Reliance Communications (RCOM) today revealed its strategies have assisted the telecom operator to reduce net loss to Rs 130 crore in Q3 fiscal 2018 against net loss of Rs 2,712 crore in the same quarter previous fiscal.
Anil Ambani-promoted Reliance Communications had decided to stop its consumer telecom services including wireless, DTH and PCO business to improve its financial conditions that were affected by the entry of Reliance Jio. During the process, Reliance Communications has also slashed several thousands of jobs.
“RCOM’s planned exit from the consumer business has achieved more than the desired results. RCOM has reduced its net loss by over 95 percent.
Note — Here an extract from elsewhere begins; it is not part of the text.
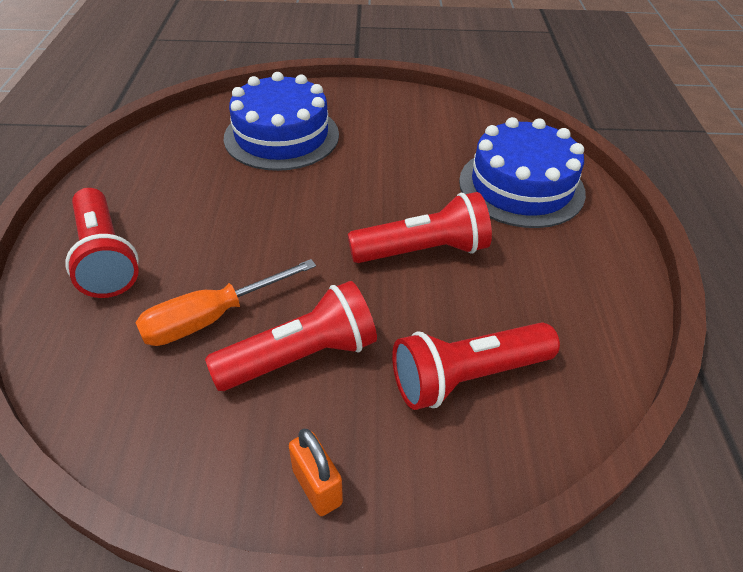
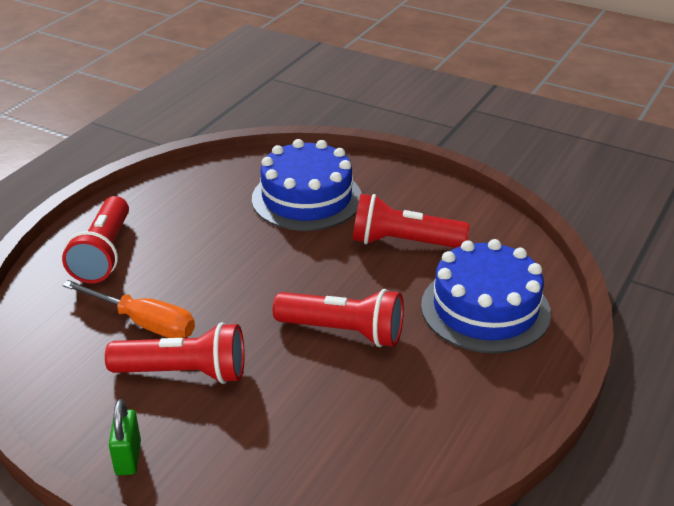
camera: 30 degrees right, 10 degrees down
orange screwdriver [135,259,316,346] -> orange screwdriver turned 150 degrees counterclockwise [62,280,195,338]
orange padlock [289,429,343,516] -> green padlock [109,399,141,475]
red flashlight [392,322,560,410] -> red flashlight moved to [353,194,470,248]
RCOM expects to deliver even better financial performance in the coming quarters,” said Anil Ambani, chairman of Reliance Communications.
Reliance Communications is now focusing on Business to Business (B2B) businesses namely Global and Indian enterprise, internet data centres (IDC), global submarine cable network and international long distance voice with ~40,000 Global and Indian customers.
RCOM’s new business reported consolidated revenues of Rs 1,176 crore and EBITDA of Rs 252 crore with EBITDA margin of 21.4 percent.
Revenue from Indian operations was Rs 596 crore with EBITDA of Rs 95 crore. Revenue from global business was Rs 709 crore with EBITDA of Rs 157 crore.
As part of the company strategy, RCOM signed agreements with Reliance Jio Infocomm, a company promoted by Mukesh Ambani, to sell wireless, spectrum (excluding 4G spectrum under sharing), cellular tower, fiber and media convergence node (MCN) assets.